Throughout Autumn (and now in winter), there have been more protests in various countries in Europe against COVID restrictions as further ones are implemented, including more national lockdowns and mask-wearing. Indeed, recently Austria became the first European country to make vaccinations mandatory and a legal requirement, meaning that the whole population must get a vaccination by February 2021.
COVID-19 Now, Winter in the UK and Europe; COVID Returns?
COVID makes a comeback with yet another variant, really putting a spanner in the works.
So how will the world react this time? How will Europe and the UK react?
Well, if I were to pass judgement; so far, so good in the UK. It seems that as we learn from how the virus has acted in the past, and past mistakes that have been made, it is a lot easier to put new restrictions in place and make quick decisions.
The health secretary in the UK quickly put in travel restrictions from several countries to try to stop the spread of this variant. A little while later they implemented new mask mandates and a test or vaccine proof requirement for crowded venues.
So basically – more changes.
More changes and more reminders that we are not out of this. The pandemic is very real. And very ongoing.
And I am about to go through my first ever wave…
Vaccination Program, Booster Jabs
Without passing judgement on vaccines, the fundamental fact that the UK has had a very successful vaccination program has meant that it could ease on its restrictions sooner and more harsher than other countries in Europe.
It has reached over 90% immunity (from the current variants) throughout the population through the vaccine program, natural immunity, and now booster shots. For me, this begs the ethical question on whether countries should be implementing booster shots while a great amount of the world’s population has yet to have even its first shot…

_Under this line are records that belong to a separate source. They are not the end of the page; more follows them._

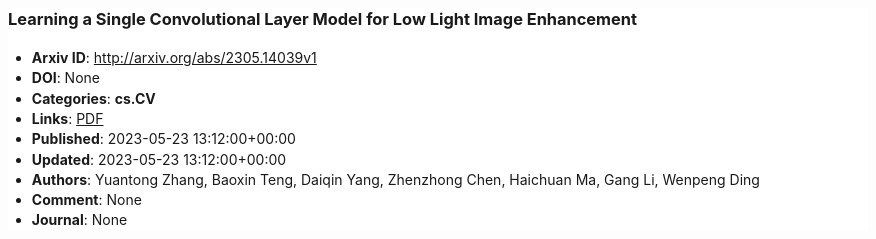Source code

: 

### Learning a Single Convolutional Layer Model for Low Light Image Enhancement
- **Arxiv ID**: http://arxiv.org/abs/2305.14039v1
- **DOI**: None
- **Categories**: **cs.CV**
- **Links**: [PDF](http://arxiv.org/pdf/2305.14039v1)
- **Published**: 2023-05-23 13:12:00+00:00
- **Updated**: 2023-05-23 13:12:00+00:00
- **Authors**: Yuantong Zhang, Baoxin Teng, Daiqin Yang, Zhenzhong Chen, Haichuan Ma, Gang Li, Wenpeng Ding
- **Comment**: None
- **Journal**: None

But nevertheless, the effective and impressive vaccination program has helped the UK return to some sort of normality for now – a normality that I am beginning to notice might not be forever and should certainly not be taken for granted in these tumultuous times.
Covid In Europe Now: Final Thoughts
So… what’s the verdict in terms of COVID-19 now? Should you really travel to Europe now?

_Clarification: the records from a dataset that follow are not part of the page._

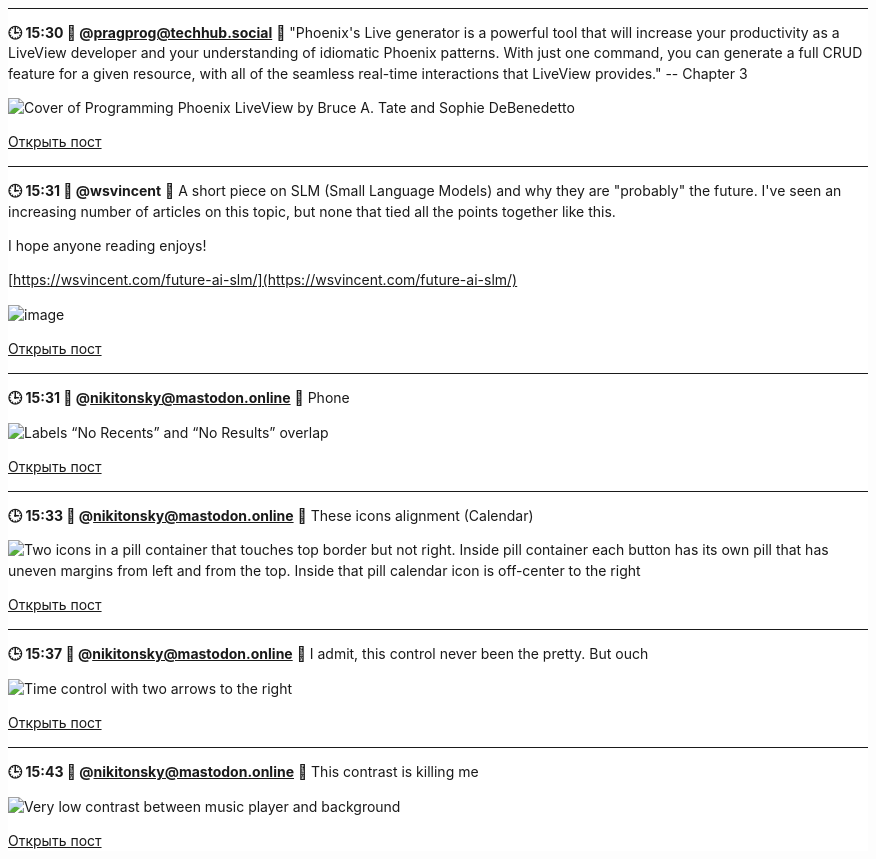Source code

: ----
**🕒 15:30 👤 @pragprog@techhub.social**
💬 "Phoenix's Live generator is a powerful tool that will increase your productivity as a LiveView developer and your understanding of idiomatic Phoenix patterns. With just one command, you can generate a full CRUD feature for a given resource, with all of the seamless real-time interactions that LiveView provides." -- Chapter 3

![Cover of Programming Phoenix LiveView by Bruce A. Tate and Sophie DeBenedetto](https://cdn.fosstodon.org/cache/media_attachments/files/115/248/661/213/919/260/original/6f16c13bbb792885.jpg)

[Открыть пост](https://techhub.social/@pragprog/115248661176214704)

----
**🕒 15:31 👤 @wsvincent**
💬 A short piece on SLM (Small Language Models) and why they are "probably" the future. I've seen an increasing number of articles on this topic, but none that tied all the points together like this.

I hope anyone reading enjoys!

[https://wsvincent.com/future-ai-slm/](https://wsvincent.com/future-ai-slm/)

![image](https://cdn.fosstodon.org/media_attachments/files/115/248/696/513/129/383/original/173a48d72e10608a.png)

[Открыть пост](https://fosstodon.org/@wsvincent/115248666090995459)

----
**🕒 15:31 👤 @nikitonsky@mastodon.online**
💬 Phone

![Labels “No Recents” and “No Results” overlap](https://cdn.fosstodon.org/cache/media_attachments/files/115/248/666/992/818/842/original/055ce172b1d17dce.png)

[Открыть пост](https://mastodon.online/@nikitonsky/115248666931683920)

----
**🕒 15:33 👤 @nikitonsky@mastodon.online**
💬 These icons alignment (Calendar)

![Two icons in a pill container that touches top border but not right. Inside pill container each button has its own pill that has uneven margins from left and from the top. Inside that pill calendar icon is off-center to the right](https://cdn.fosstodon.org/cache/media_attachments/files/115/248/674/372/447/573/original/54bd0c397f86cfcf.png)

[Открыть пост](https://mastodon.online/@nikitonsky/115248674295053773)

----
**🕒 15:37 👤 @nikitonsky@mastodon.online**
💬 I admit, this control never been the pretty. But ouch

![Time control with two arrows to the right](https://cdn.fosstodon.org/cache/media_attachments/files/115/248/691/064/143/299/original/825068153dec8960.png)

[Открыть пост](https://mastodon.online/@nikitonsky/115248690985665275)

----
**🕒 15:43 👤 @nikitonsky@mastodon.online**
💬 This contrast is killing me

![Very low contrast between music player and background](https://cdn.fosstodon.org/cache/media_attachments/files/115/248/712/012/496/354/original/e6785bbf048ef3a0.png)

[Открыть пост](https://mastodon.online/@nikitonsky/115248711954340198)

Thinking of a seeing the Northern Lights in Iceland? Celebrating New Year’s in Paris?
As someone in Europe right now, I’d say no. I would not recommend travelling to Europe from the US, or indeed from any country. This is my personal recommendation, however. I also can’t speak for other European countries (indeed I am also not a spokeswoman for the UK).
It’s also important to note that I say that from a travelers point of view. Whether the UK wants you to be here or not is irrelevant to this discussion. I am looking from the aspect of inconveniences you may encounter as a traveler.
In the couple of hours I have spent writing this, already one friend abroad has changed her holiday flights to the next couple of days in fear of not being allowed in at a later date. Another friend has cancelled a holiday planned in a couple of weeks all together. Anything can change, and things are changing very rapidly here. Anything you book now with reassurance that everything will be OK may very well not be OK the next day, and not only have you lost a lot of money, but you also have lost a whole holiday. Which really sucks.
If you’d have asked me a few weeks ago, I’d have said sure – come on over. Nothing can go wrong. The pandemic is already over – in the UK, at least.
Today is different…
Maybe re-think that holiday to Europe (again).